Frisa-se que, é de bom alvitre que o mesmo profissional, advogado e Compliance Officer, não acumule as duas funções dentro da organização. Isso pode gerar um possível conflito de interesses. O Compliance Officer, ainda que oriundo do ramo jurídico, na condição de responsável pelo programa, deve reportar-se exclusivamente à alta administração. Uma coisa é a facilidade que ambos gozam para interpretar as leis. Outra é a segregação de funções, mesmo porque o departamento jurídico também será alvo do programa de compliance.
Uma conduta considerada legal, às vezes, pode esbarrar nos princípios e normas internas da entidade.
Não obstante, o conhecimento exigido daquele que assume a condição de Compliance Officer vai mais adiante, pois, além do domínio amplo do Direito Corporativo, é mandatório que o operador do Direito tenha aptidões que se desdobrem para outros ramos, como: finanças, contabilidade, auditoria, controles internos, departamento pessoal, tecnologia da informação, etc.

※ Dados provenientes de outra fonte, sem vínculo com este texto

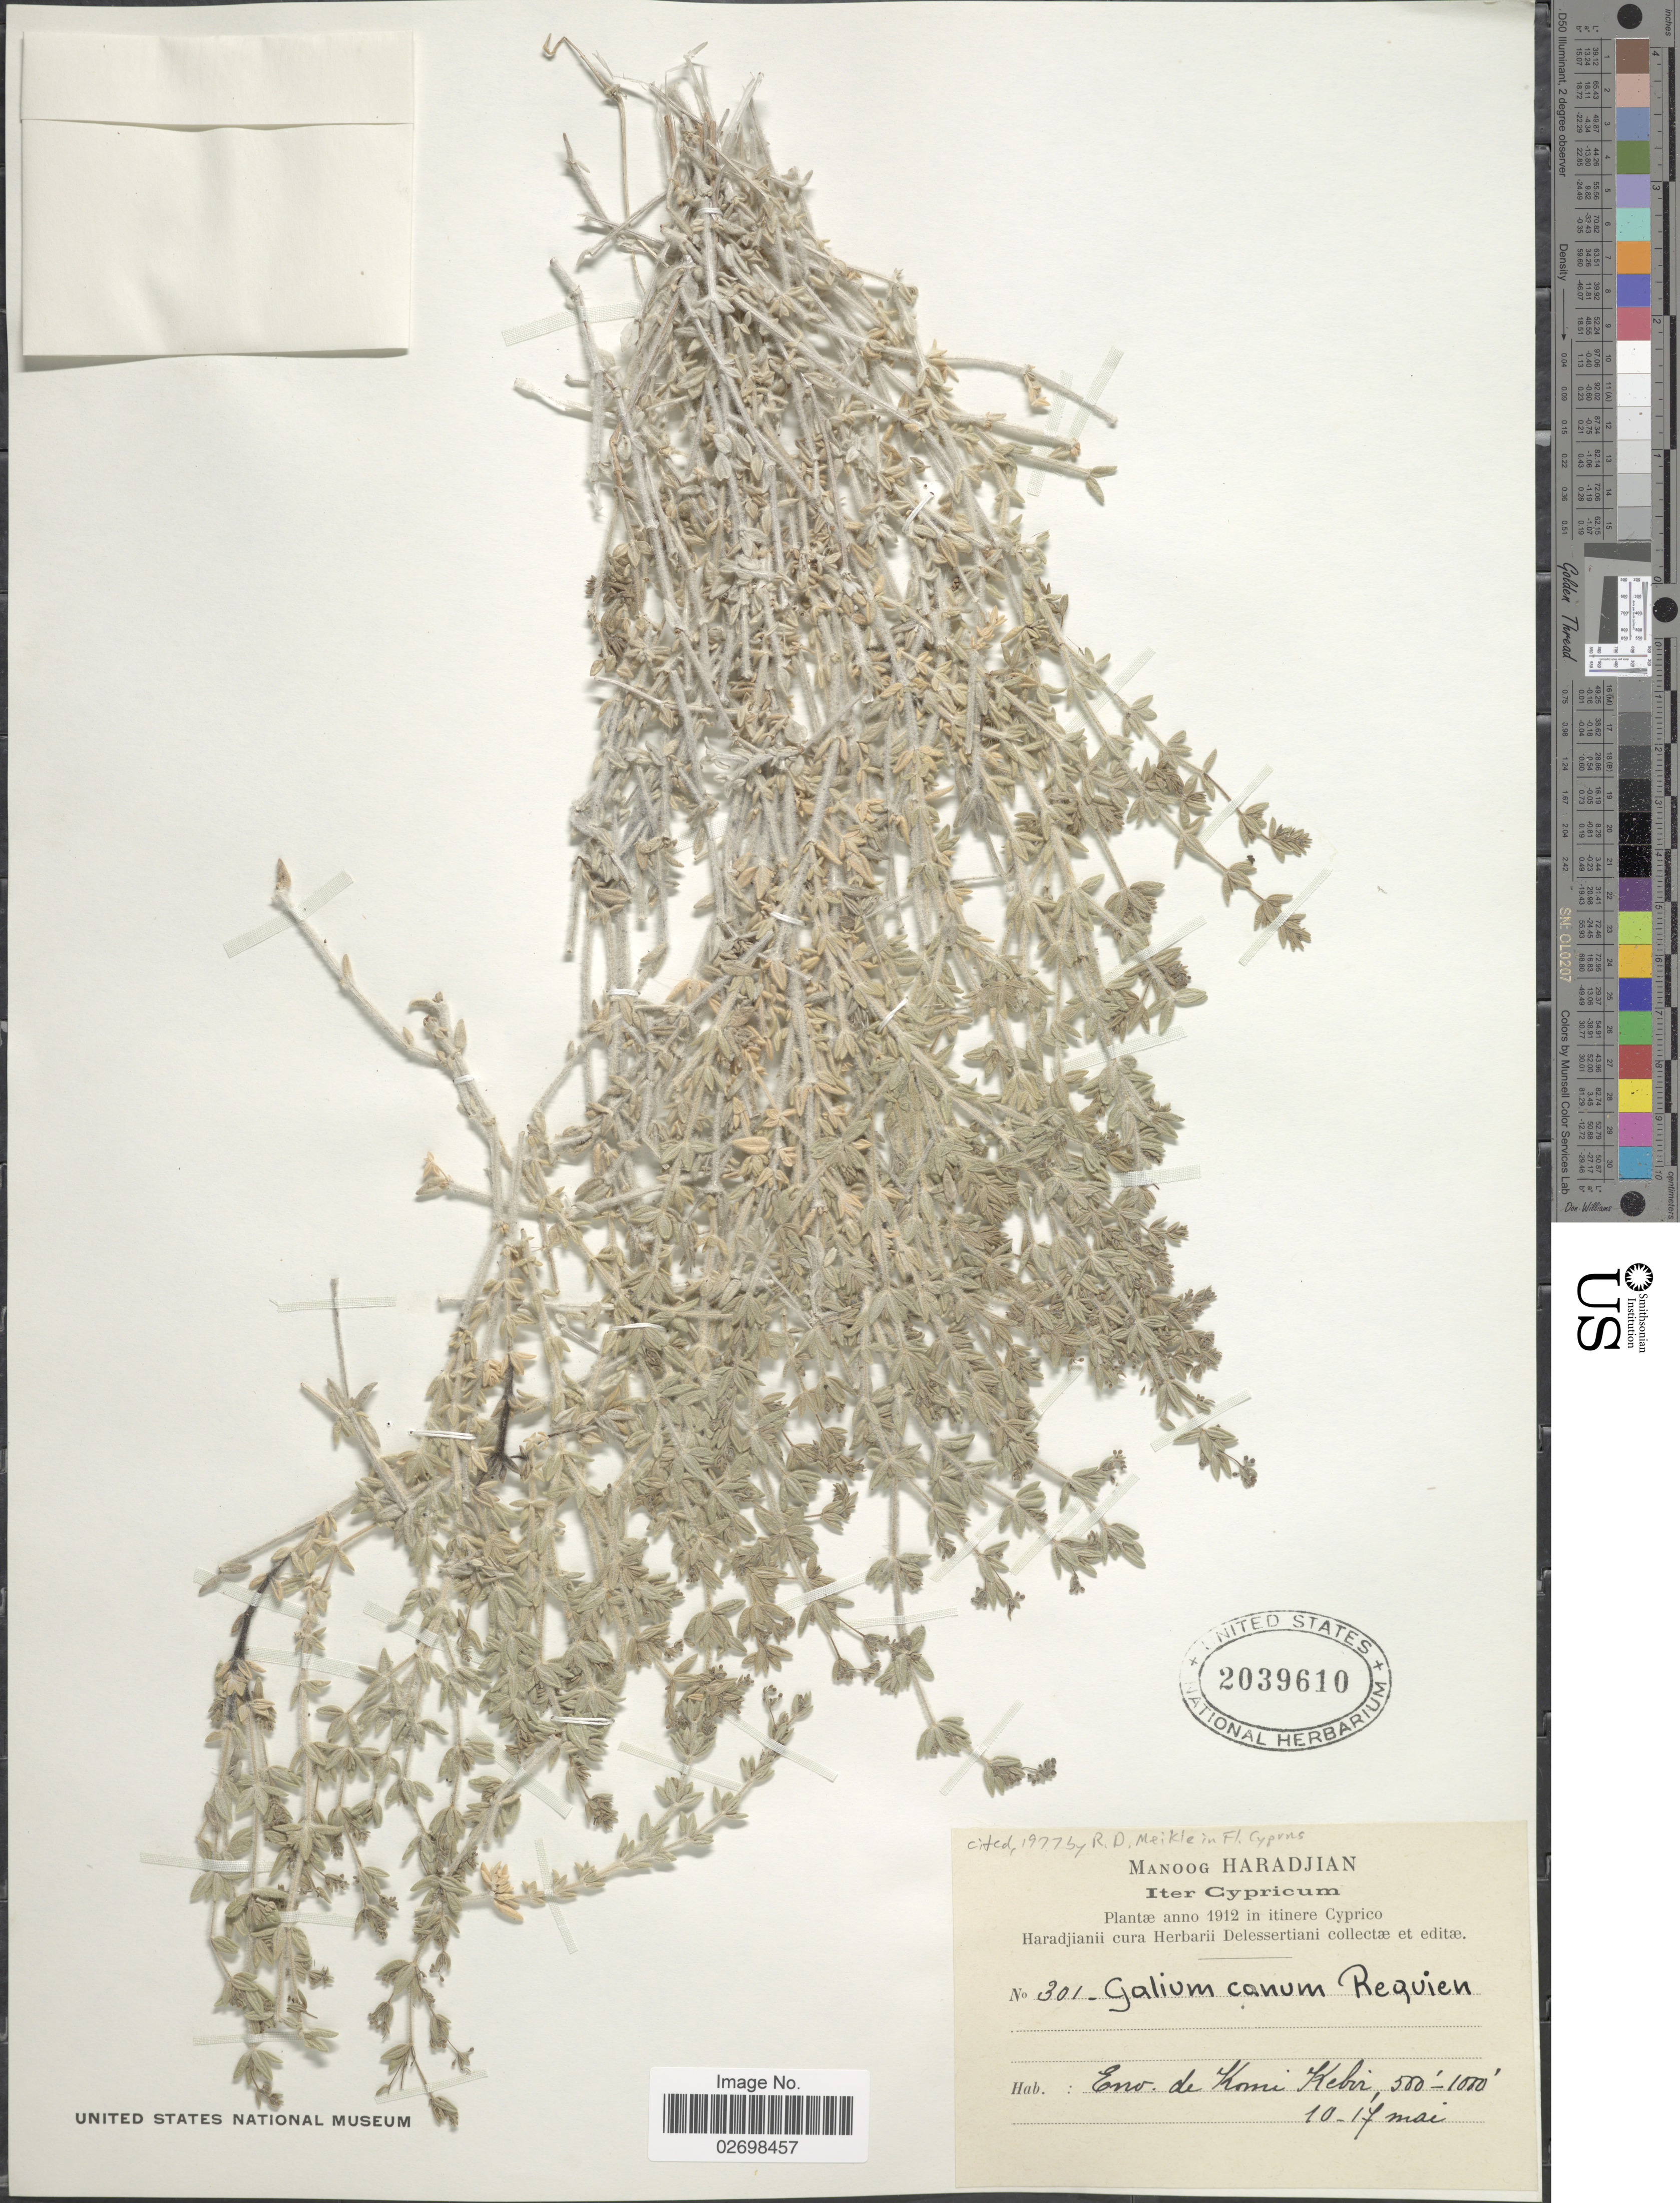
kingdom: Plantae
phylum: Tracheophyta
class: Magnoliopsida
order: Gentianales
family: Rubiaceae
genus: Galium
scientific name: Galium canum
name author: Req. ex DC.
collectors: M. Haradjian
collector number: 301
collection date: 1912-05-10/1912-05-17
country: Cyprus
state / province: Ammóchostos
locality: Cypricum, in itinere Cuprico Haradjianii cura Herbarri Delessertiani, env. de Komi Kebir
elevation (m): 152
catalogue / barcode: US 2039610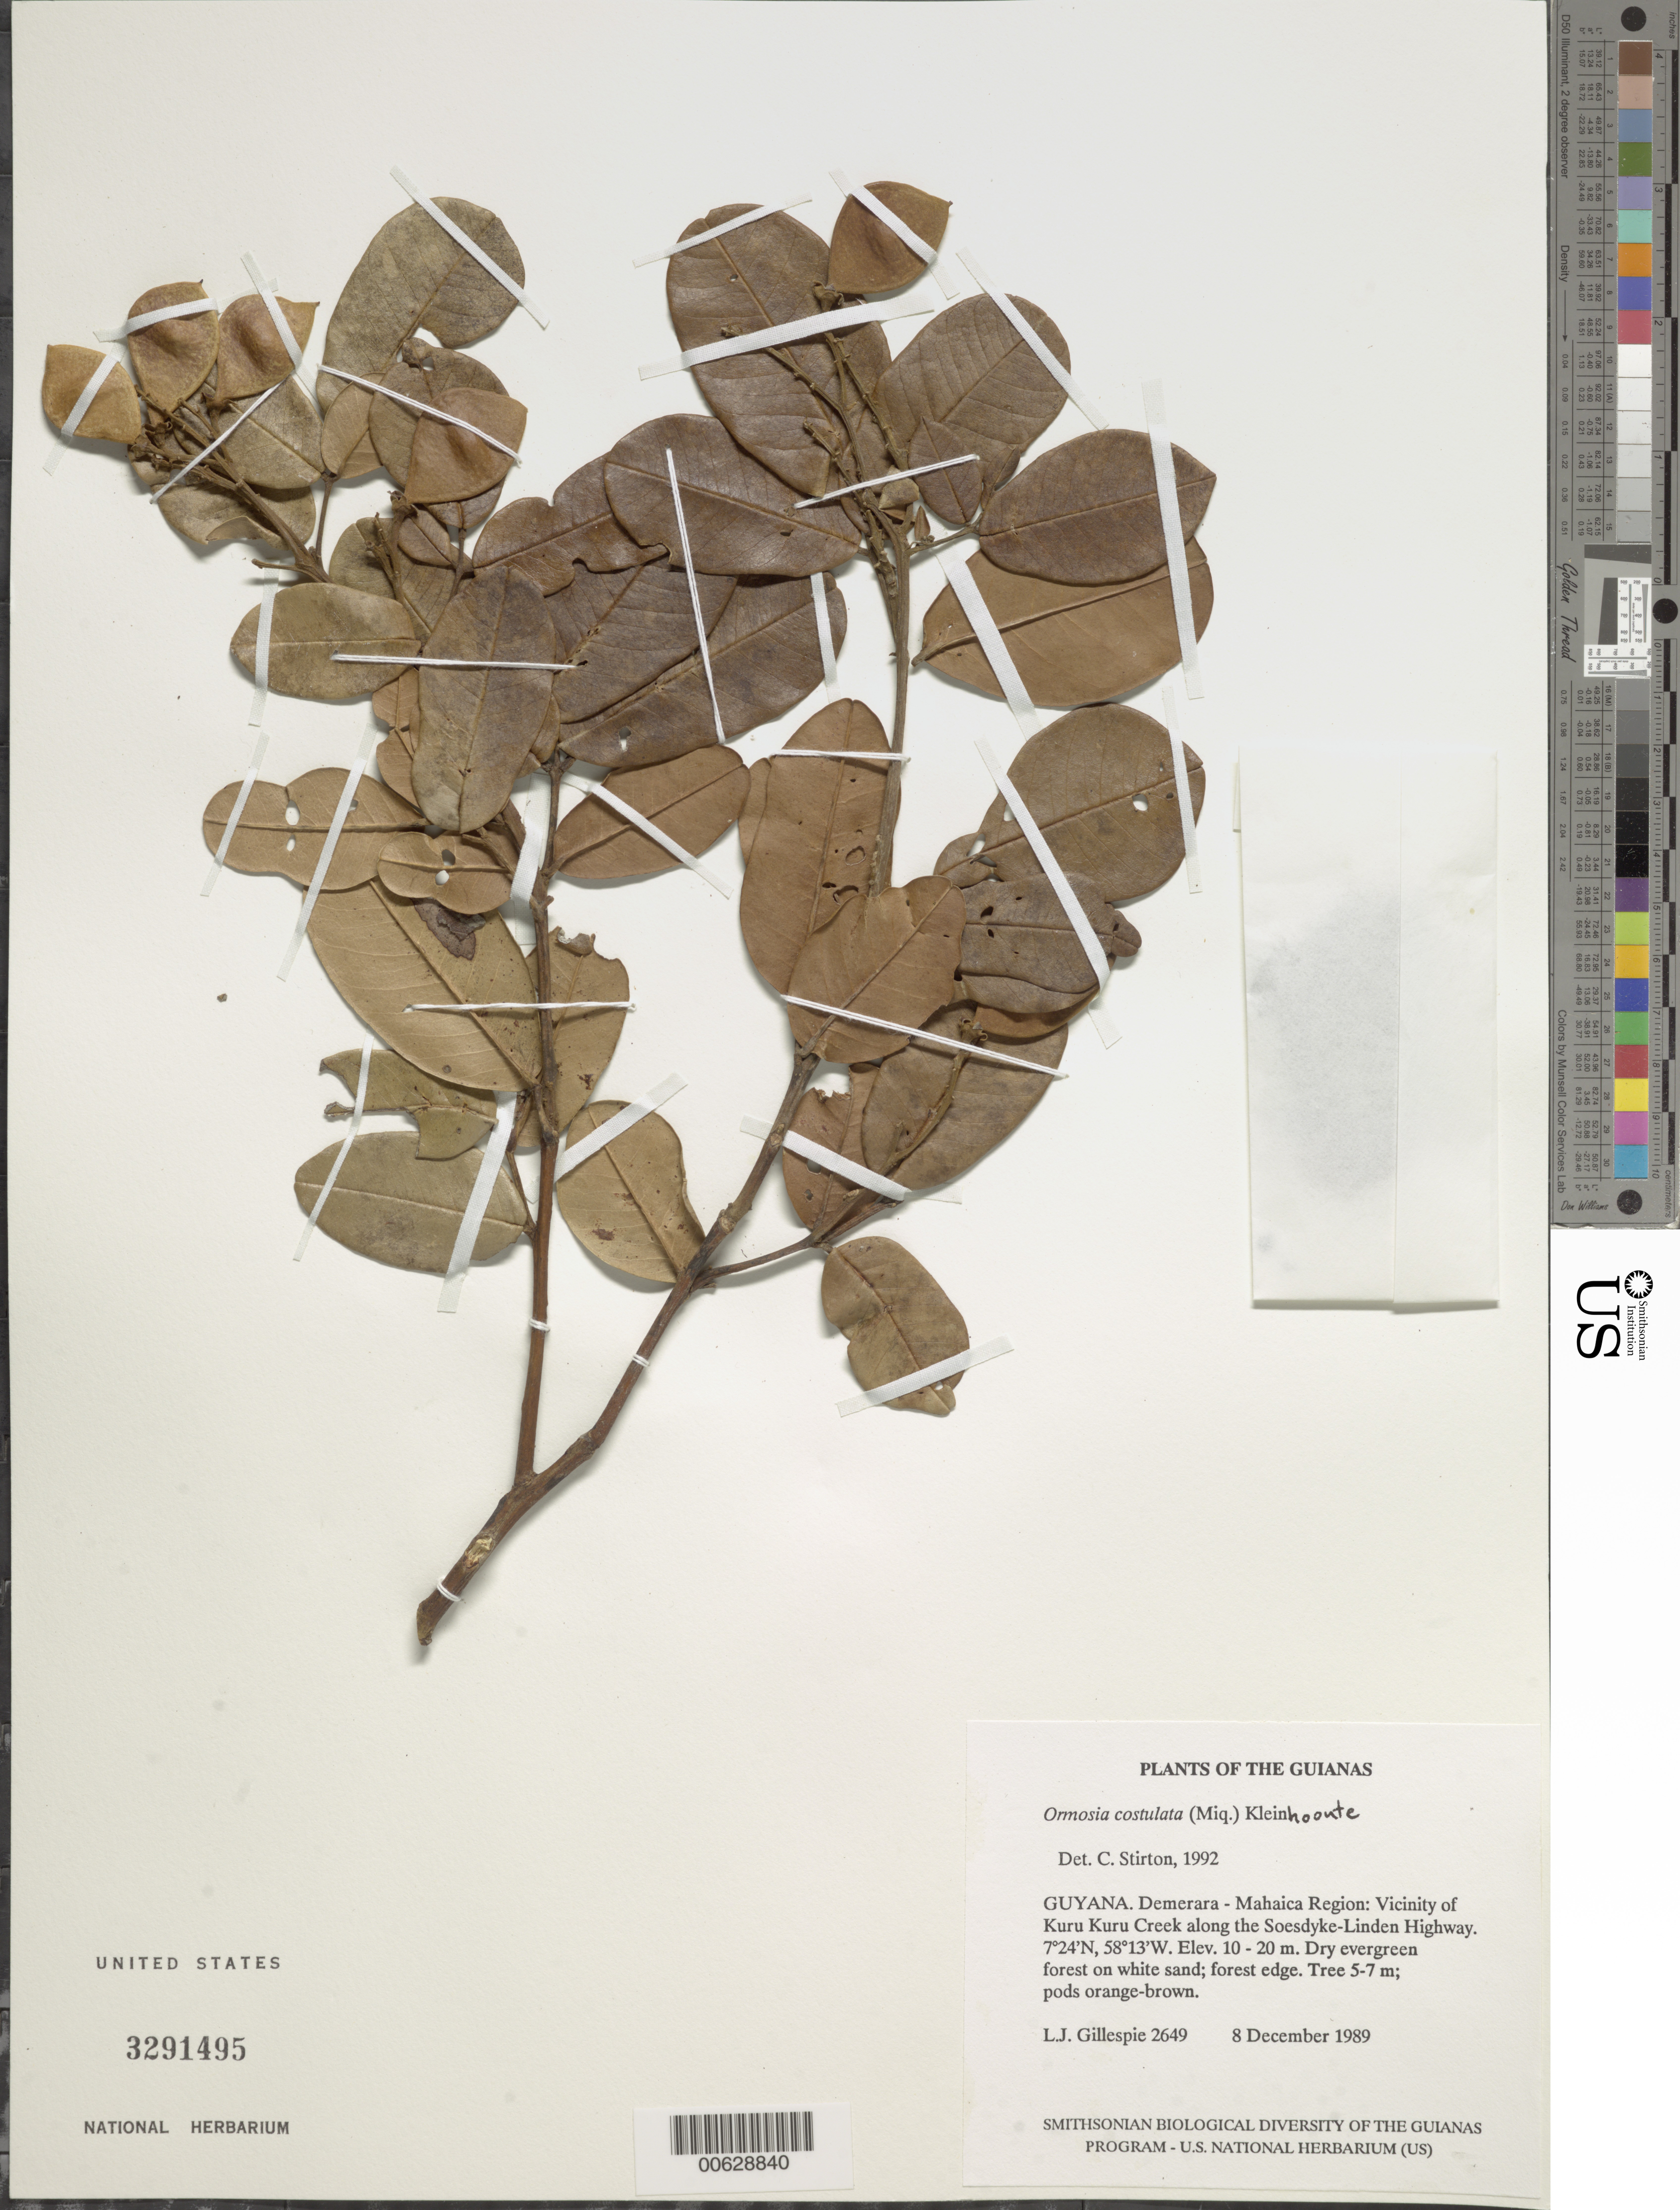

Por conseguinte, deve deter uma formação multidisciplinar com conhecimentos atrelados a essas matérias.
Arrematando, o Código de Compliance Corporativo do IBDEE (2017, p. 13), no § 2º do artigo 4º, dispõe que:
Parágrafo 2º – a qualificação de um profissional que exerça função de Compliance deverá incluir conhecimentos sobre:
- projetos, controles e processos internos;
- finanças corporativas, contabilidade e reporte;
- gerenciamento de riscos, auditoria e monitoramento;
- gestão de recursos humanos, planos de remuneração e de incentivo;
- legislação empresarial e de governança corporativa, leis de combate à corrupção e outras leis e normas aplicáveis às atividades da empresa a que estiver vinculado.
Como visto, ainda que o presente trabalho ressalte a aproximação do Compliance Officer com a função do advogado, essa profissão envolve uma série de habilidades que não se limitam a um único campo de conhecimento, restrito à esfera legal.
Em relação ao âmbito operacional, o Compliance Officer deve gozar de um profundo conhecimento sobre a operação e a estrutura da empresa, já que irá transitar por suas áreas, discutindo e traçando premissas, em um esforço conjunto na busca da mitigação dos riscos operacionais que repercutem no programa. Constantemente haverá uma interface com contadores, auditores internos e externos, administradores, analistas financeiros, etc.
Acrescentam-se a esses predicados os atributos de cunho pessoal, devendo o profissional portar as seguintes qualidades: ética, integridade, diplomacia, persuasão, paciência, resiliência, independência, autonomia, autoridade, habilidade de comunicação e relacionamento interpessoal.
Portanto, conclui-se que a profissão de Compliance Officer anseia por um profissional com múltiplos conhecimentos. Em se tratando de um profissional com formação jurídica, esse deve buscar ampliar seus conhecimentos, visando a atender a complexidade que a profissão de Compliance Officer exige e, assim, fazer com que o programa de compliance logre o mais repleto êxito.
Conclusão
Como visto, independentemente da sua formação profissional, o Compliance Officer ocupa um dos papéis mais importantes no cotidiano corporativo, sendo sua presença fundamental e indispensável para que a entidade atinja seus objetivos organizacionais, especialmente no tocante ao compliance.
Por fim, mais do que uma tendência, atualmente, o compliance é uma realidade. De maneira mais contundente, pode-se afirmar que é uma necessidade.
Em conclusão, as organizações que possuírem e aplicarem um efetivo programa de compliance, além de gerarem um benefício interno, serão vistas perante o mercado como uma empresa que preza pela utilização das melhores práticas, fortalecendo sua reputação. Como consectário lógico dentro do mercado competitivo, tendem a ganhar espaço frente aos seus concorrentes.